Comment se déroule l’événement sur le week-end (hébergement, logistique, transports)

L’évènement est organisé de mains de maître par Pierre Toussaint et son équipe. Aucune fausse note. Pour l’hébergement, j’ai opté pour le camping de La Malène pour le côté convivial avec les autres riders et la proximité du départ mais il y a plein d’autres options. Le transport est prévu le matin pour nous emmener sur le départ de la course à Saint Chély. On trouve 3 ravitos le long du parcours avec des bénévoles toujours souriants et bienveillants.


Il s’agit d’une descente de rivière et certaines images montrent des eaux parfois bouillonnantes, peux-tu nous parler des courants et d’éventuelles précautions à prendre?

Il y a, en effet un certain nombre de rapides à passer. Certains permettent juste de te pousser un peu plus, pour d’autres, il faut faire un peu plus attention. Mais cela reste à la portée de tous. Il suffit de suivre la veine d’eau qui se dessine devant nous. Et pour les eaux bouillonantes comme tu dis, au grand dam des spécialistes de la rivière, il y a toujours la possibilité de les passer à genoux sur sa planche. Mieux vaut privilégier la sécu que le style non ? … Le principal est de prendre plaisir tout le long du parcours.

Mes entraînements, avec l’aide précieuse de mon coach Vincent Guillaume, me permettent de travailler tous les aspects de la discipline : endurance, technique, coordination et équilibre. Je m’entraîne quasi-exclusivement sur le lac Léman, qui offre des conditions de flat mais aussi agitées et même faire de beaux downwind. Bref pas besoin d’avoir nécessairement un rivière à portée de main pour se préparer à descendre le Tarn.
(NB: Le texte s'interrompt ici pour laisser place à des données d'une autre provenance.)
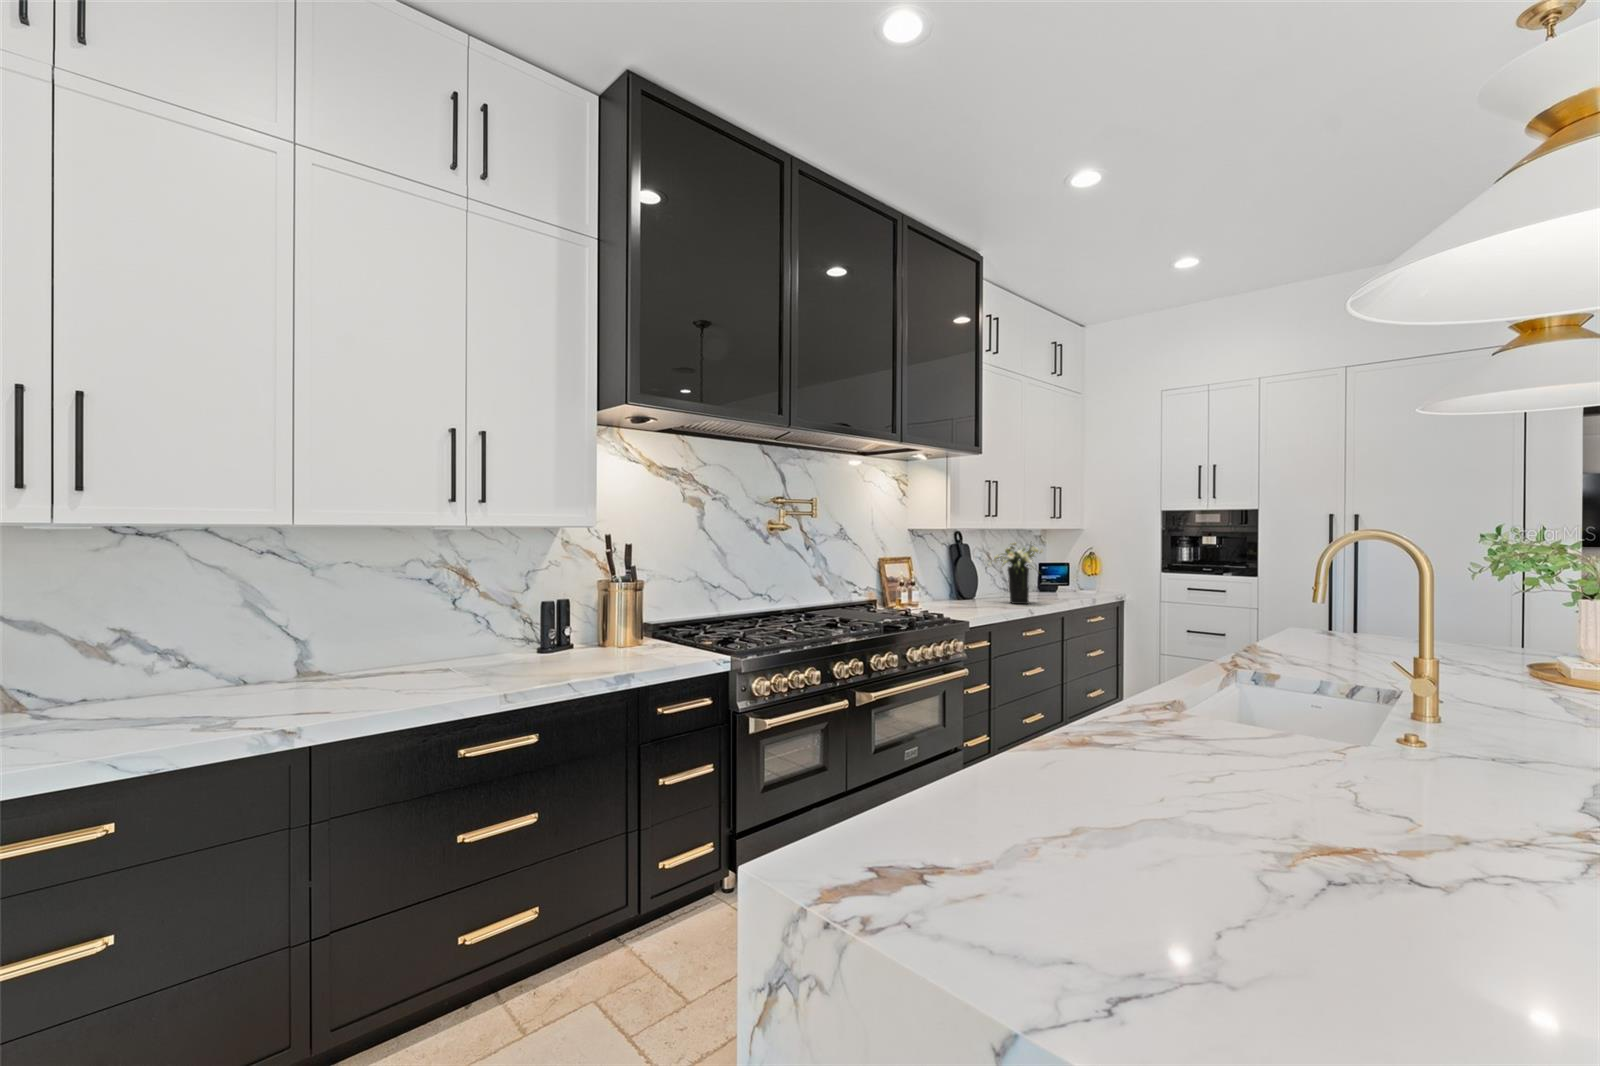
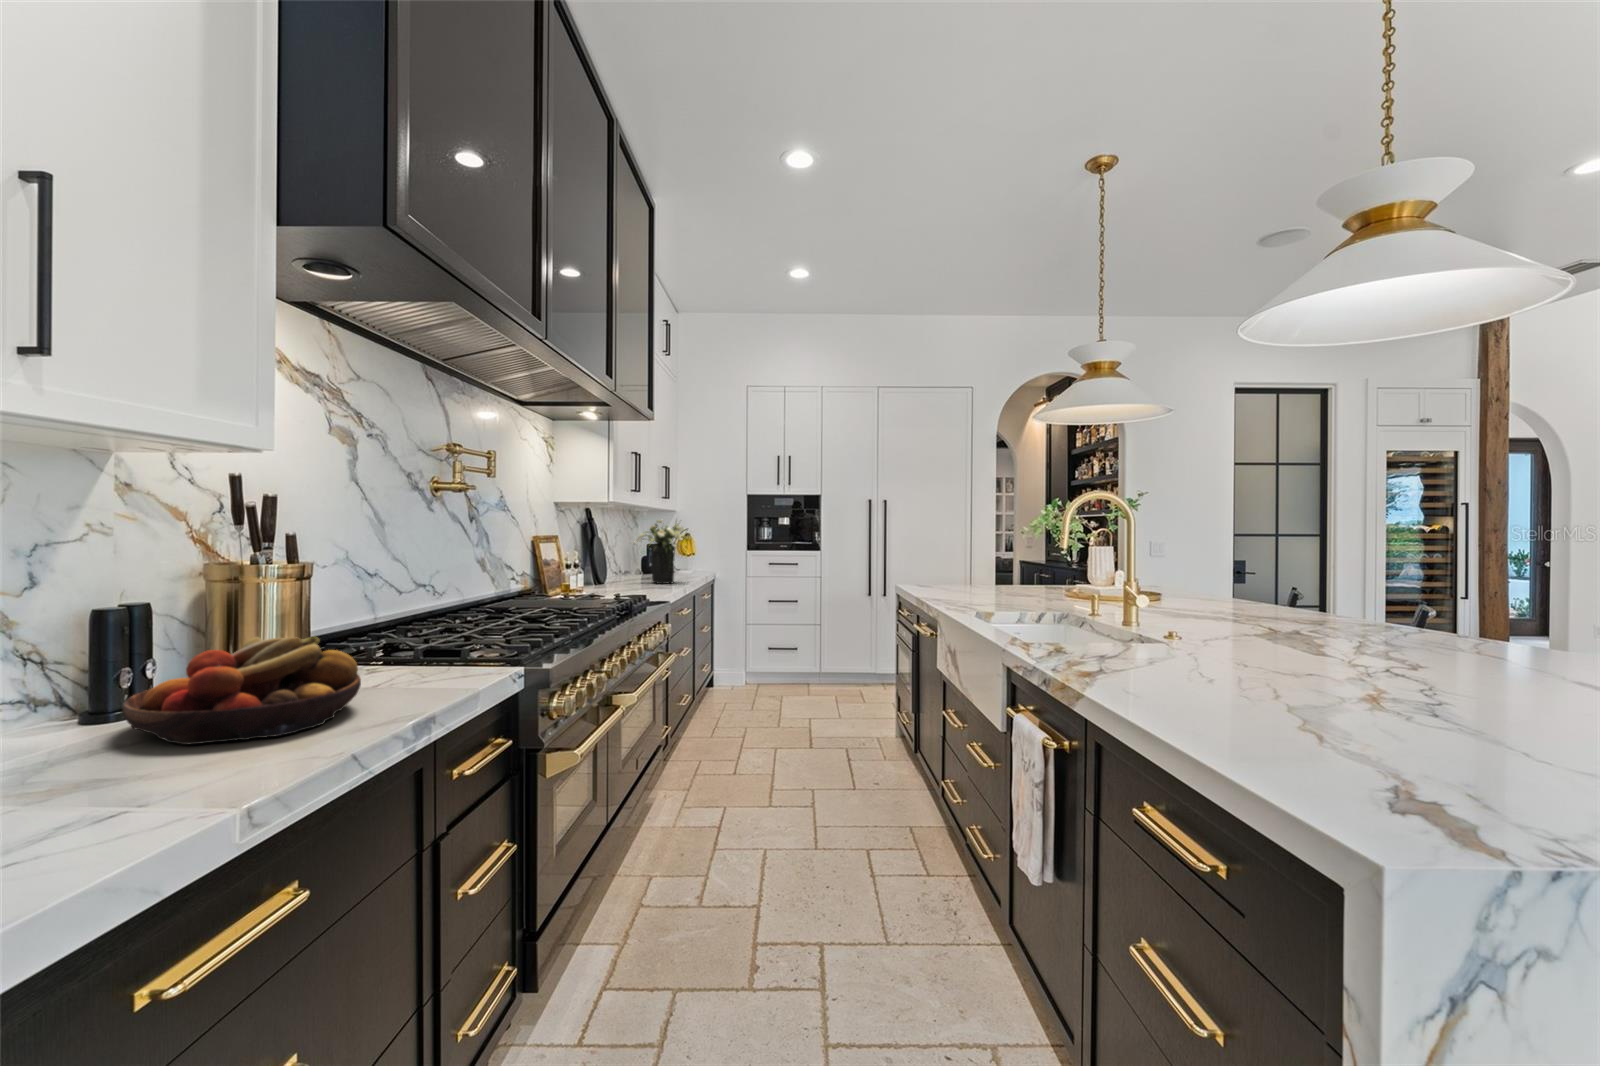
fruit bowl: none [532,619,624,667] -> present [122,637,361,744]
Aurais-tu des conseils pratiques pour des paddlers qui voudraient participer à la TaWaRa pour la première fois afin qu’ils en profitent au maximum?
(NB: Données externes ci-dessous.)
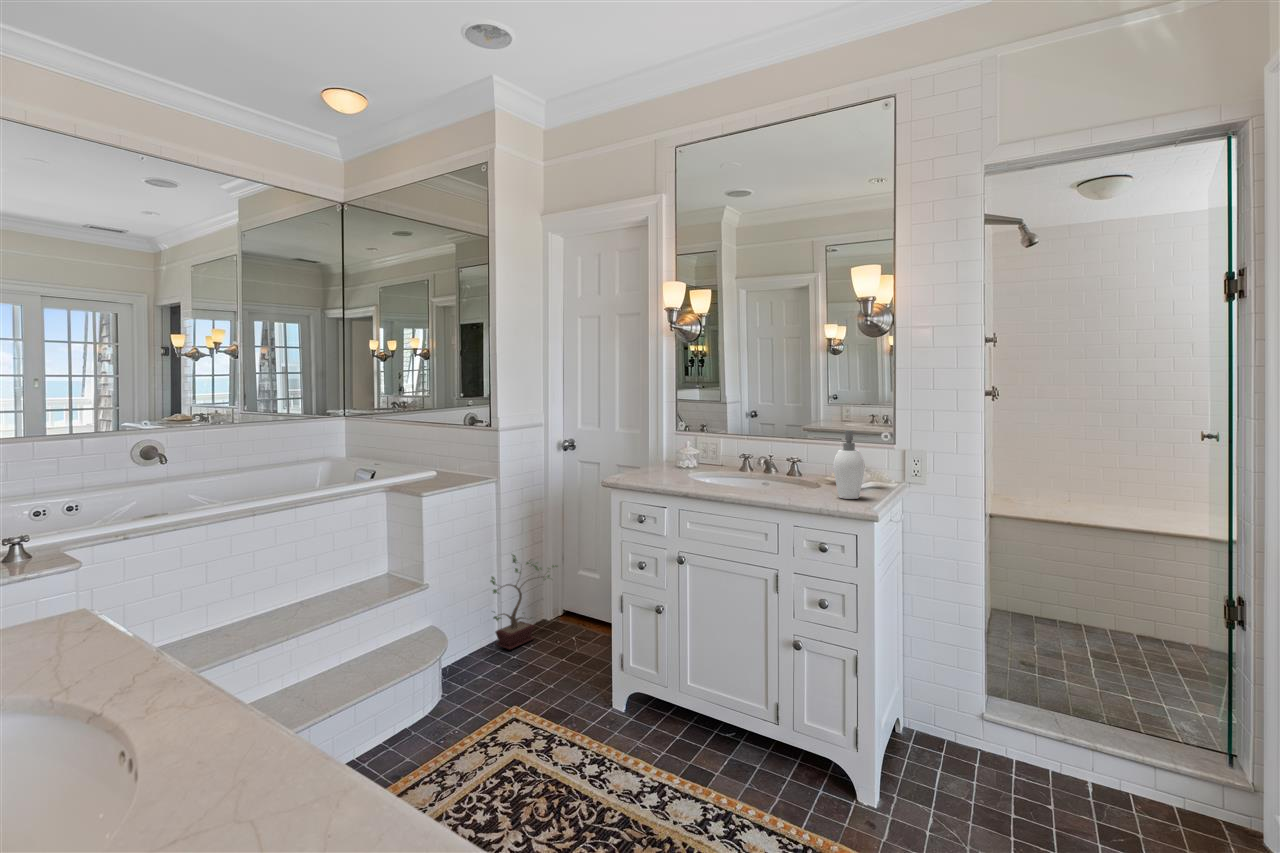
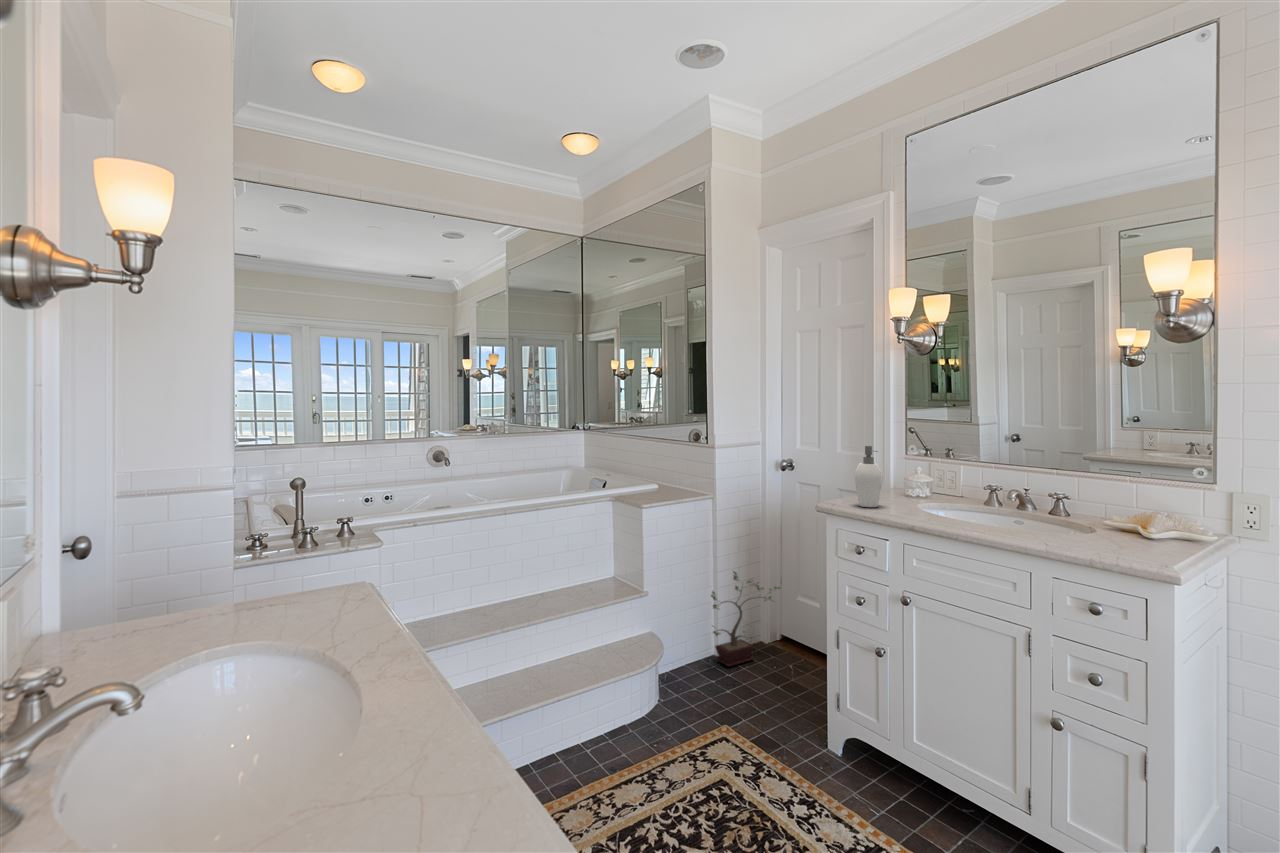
soap dispenser: present [833,430,868,499] -> present [854,446,883,507]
Tout d’abord le parcours est accessible à tous. Mais pour les plus frileux, il y a une version courte de 18km qui couvre, à mon sens, la plus belle partie du parcours. En ce qui concerne le matos, la board gonflable me semble être incontournable (c’est quand même beaucoup plus safe pour les passages dans les rapides et pour éviter la casse). J’ai le privilège d’être équipée d’une 14’x27, grâce au support de mon partenaire technique Redwoodpaddle

Je conseille vivement un aileron court et de bien garder l’œil ouvert … on peut avoir des surprises avec les rochers/cailloux sous l’eau. Et également de protéger la pale de sa pagaie (quelques couches de scotch d’électricien font l’affaire).

Prévoir de bonnes chaussures, car il y a quand même quelques portages assez sport, dont un de 1.5km. Ce n’est pas juste du SUP mais une vraie expédition !

Préparer un bon petit sac étanche pour emmener son picnic (perso c’est des barres énergétiques faites maison pour la garantie d’embarquer avec des aliments qui ne laisseront pas une surprise en terme de digestion mais penser au petit encas plaisir quand même) et 2, 3 bricoles comme un aileron de rechange, ou du sparadrap en cas d’ampoule (que je n’ai jamais eues sur ce parcours)..

Et dernier conseil : inscrivez-vous, vous ne le regretterez pas ! 😉 A très vite sur les eaux limpides du Tarn !!